After the Aldartal ta Friðr came to an end, the Aldartal ta Strīth began. As far as we can tell, there is no exact date during which this change occurred. Instead, a general shift towards war occurred during the late third century AR, with almost all clans entering into wars with one another. This age has lasted up to the present day, and the Maor people have been drawn further and further into war. Of these, the wars between Fenryrthal and Björnstir (the largest of the Maor clans) have been the largest, longest, and bloodiest.  
Dah Veiða ta Vargr/Dah Reiði ta Björn (The Hunt of the Wolves/The Wrath of the Bear)
Around 290 AR, a particularly brutal campaign began between the clans of Fenryrthal and Björnstir, with the former instigating the conflict. Initially, this was known as The Hunt of the Wolves. Fenryrthal pushed hard and fast into Björnstir territories. Indeed, they made it all the way to Bjarnarhofn, Björnstir's capital, and even slew their warchief; however, after the warchief's death, his son Sigemar took up the mantle of warchief and began leading his people's defense.   Sagas tell that Sigemar was like an avatar of Bjarnófærr, the Bear of Thunder, one of the Aasveigan gods and patron of Björnstir. Through his leadership and power, Sigemar turned the war around, and the second half became known as The Wrath of the Bear. In less than six months, Björnstir pushed Fenryrthal out of their territory and back into their own lands. In 293 AR, the war came to a close as both sides were desperate to sue for peace and lick their wounds. Since then, a brittle, tense peace has held as the two factions wait for the opportunity to strike, punctuated by incessant skirmishes and even raiding campaigns.
 

Aitreas

Aitreas was resettled in the first century of the Age of Extant by explorers from Yathra Silthame. After the Reckoning, most remnants of Riktor's ancient kingdom had been wiped out, but mortal survivors were scattered across the continent in settlements which were often savaged by ancient horrors and warriors from the Reckoning.
Devastation
Following the Reckoning, Aitreas was in ruins. Before the Reckoning, the virtuous and powerul Riktor, the Sorcerer-King, had united the continent of Aitreas in a powerful, magocratic empire which he ruled from his floating city of Zanizer; however, Riktor allied with the Ten, and so was the subject of a brutal campaign from the Obsidian Lords (most notably the Bloodtithers).   As with all things of the Age of Rebirth, Riktor's empire was decimated. The ruins of Zanizer were never found (see: Krathum the Defiler), and naught else remained of Riktor's once great empire, save for the smattering of disparate peoples who survived. These people were known as the Euxinan, and they would later integrate into Aitrean society and revive the language that was their namesake.
 
Settlers from Yathra Silthame discovered the ruins of a pre-Reckoning city which they built upon and called Ariminium. This city grew, and its people spread was founded on the ideals of Riktor's empire from the Age of Rebirth, and sought to revive the culture and knowledge of the time before the Reckoning, even going so far as to adopt and speak the language, Euxinan. Civilization slowly spread across Aitreas. Explorers and warriors trekked out from cities to rediscover and reunite towns and villages of survivors---peacefully and otherwise. Over time, civilizations began to rise (including the Ukhaerene Dynasty in the Ureret Desert and Azarraethia in Aeceanata), and order was slowly restored to the devastated continent.

Dataset =>
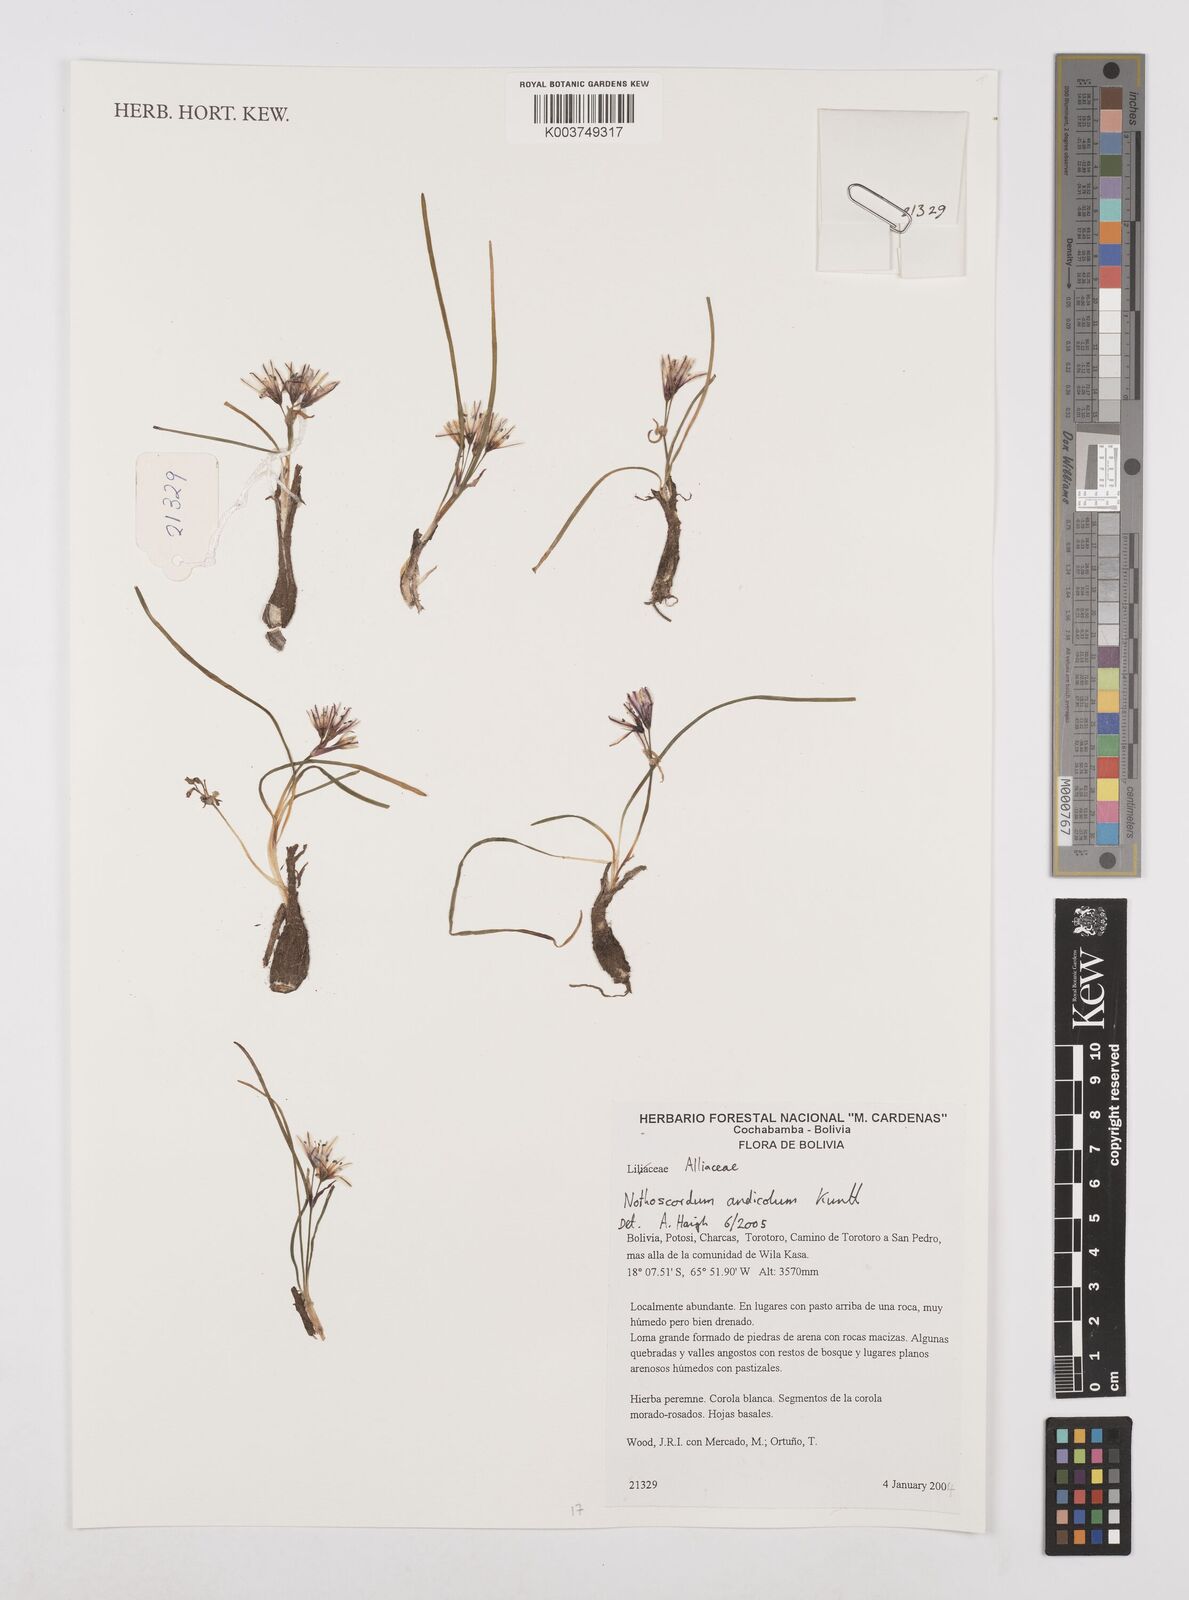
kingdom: Plantae
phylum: Tracheophyta
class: Liliopsida
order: Asparagales
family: Amaryllidaceae
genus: Nothoscordum
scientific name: Nothoscordum andicola
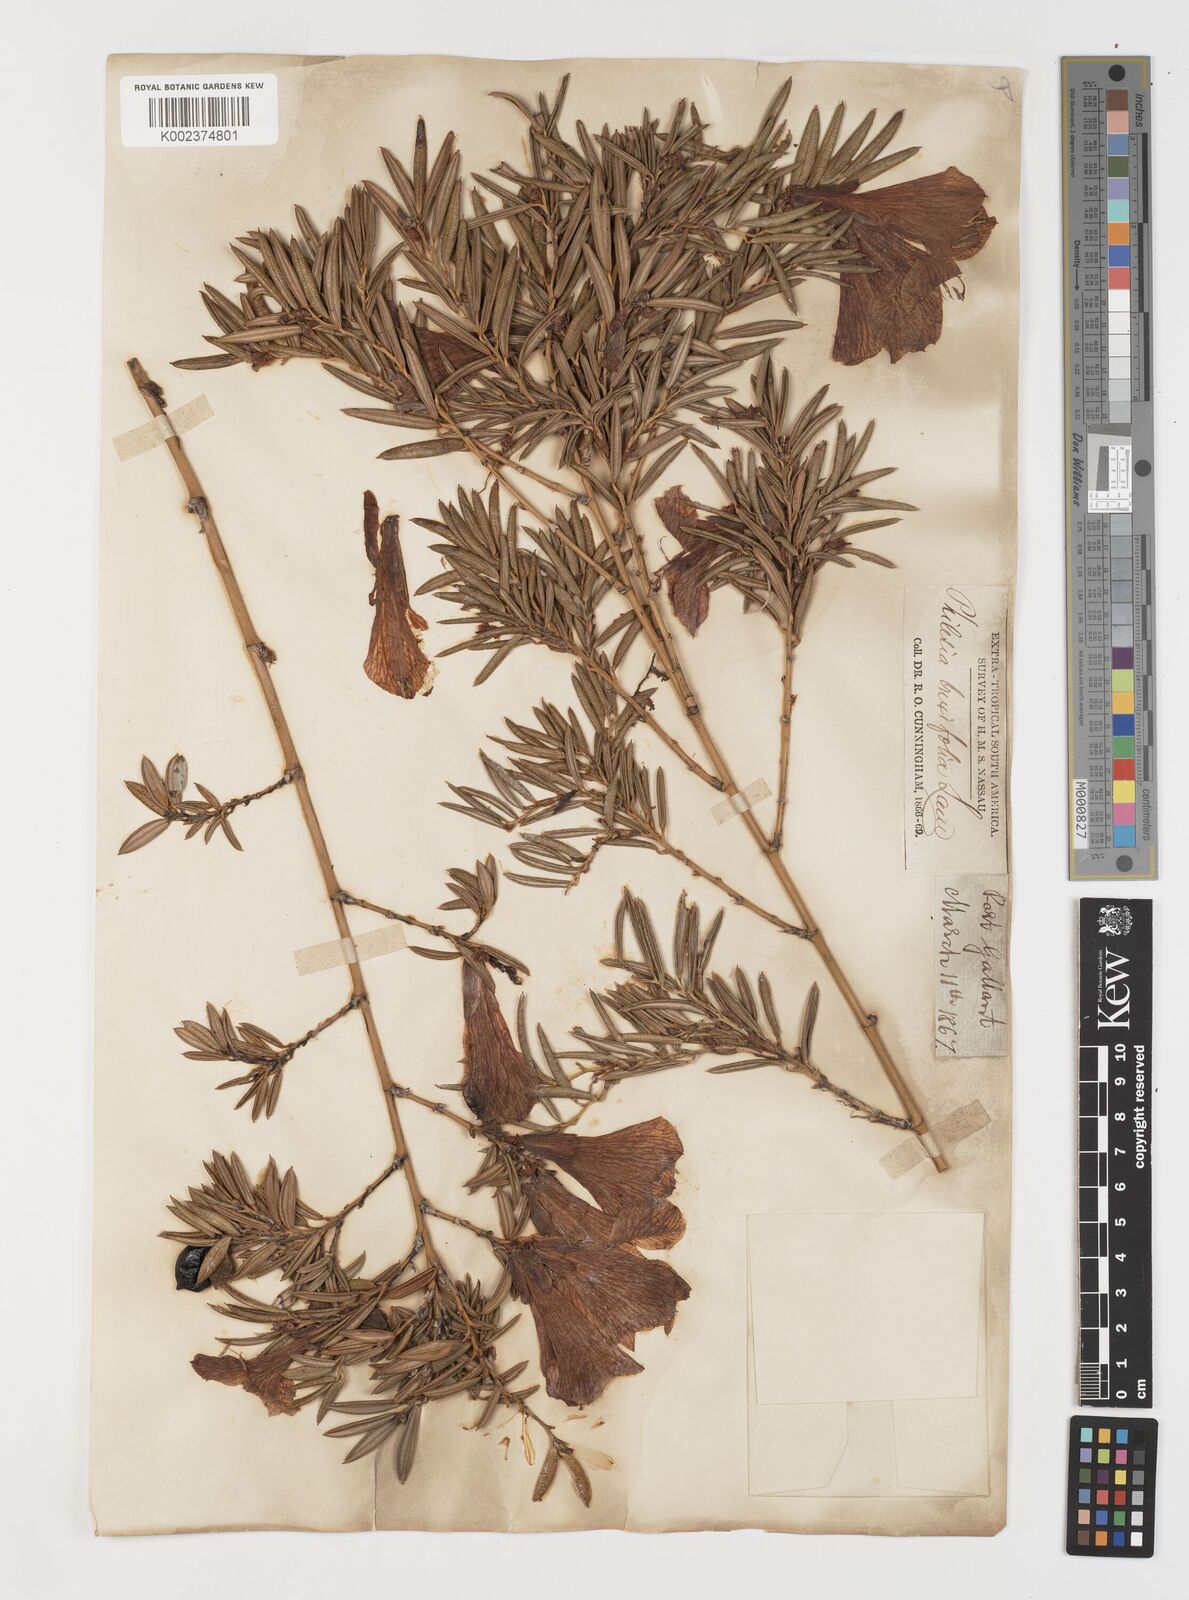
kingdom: Plantae
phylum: Tracheophyta
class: Liliopsida
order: Liliales
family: Philesiaceae
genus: Philesia
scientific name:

Task set =>
1 > From the passage on the Maor wars and the history of Aitreas, list every place that the passage explicitly calls a city or a capital.
2 > Pick up the passage on the Maor wars and the history of Aitreas after its last sentence and write the next paragraph.

Set of answers =>
1 > Bjarnarhofn, Zanizer, Ariminium

2 >
Krathum the Defiler
While the resettlement of Aitreas was not always peaceable, it was accompanied by a rise in nations and population; however, in the year 188 AR, a new armageddon threatened the world, and it began in Aitreas. On Tialin 17, Latharal, 188 AR, the city of Zanizer itself reappeared in a dark vortex of energies over central Aitreas, its shining towers now replaced by dark necropolises and foreboding crypts, the entire city a floating, dark nexus of necromantic energies.
 
To survive the cataclysm that threatened himself and his people, Riktor, a powerful abjuration wizard, had surrounded his capital in a warding shield and teleported the entire city. We believe it crashed in Nathrivox, and although we do not know the details of Riktor and Zanizer's multi-century stint in the Obsidian Plane, we know the effects: Riktor converted the gleaming city into Zanizer, the Broken City, a floating necropolis and dark towers and horrific labs, and turned his people into an undead army of necromancers and technological horrors. He built a force to conquer Emaxus and purge all remnants of the "dead gods."
 
By means of a powerful ritual, Krathum the Defiler brought Zanizer back to Emaxus and began a brutal war of expansion that would see all of Aitreas consumed by 197 AR. The various city-states and kingdoms that had risen were felled, and Aitreas was brought under the dark rule of Krathum the Defiler, the Tyrant, the Lich-King.
 
In their ignorance (and for some, arrogance) the various factions of Iotura failed to aid the people of Aitreas, and Krathum successfully brought the entire continent under his control, in a perverse mirror of Riktor's ancient kingdom.
 
The Defiled Empire of Krathum
For thirty years, Krathum's dark rule constricted and corrupted Aitreas. Zanizer, the Broken City became the dark throne of power on the continent. Living creatures sweltered under the rule of Krathum and his undead armies, and his necroficy (a fusion of necromancy and artificy) spread across the continent (though one benefit of this artificing is that it lead to the diffusion of the magical study as we know it today).   Krathum repressed all worship of the Pantheon and destroyed countless ancient sites of reverence. In fact, Krathum's devastation of the relics of the Age of Rebirth is a huge contributing factor to our woefully small store of knowledge about that ancient era. Many temples were destroyed, and any one even rumored to be worshiping a god was butchered and added to Krathum's dark armies as an abomination, purposely perverted and disgusting to insult the gods.   In 229 AR, Krathum moved Zanizer over the northeastern peninsula of Aitreas and issued The Decree of Godhood, an act of such blasphemy and heresy that it would indirectly lead to his downfall. While my colleagues argued against including the Decree in this tome, I believe in total honesty in our history, so as to better inform against repeating our mistakes. The Decree can be seen below.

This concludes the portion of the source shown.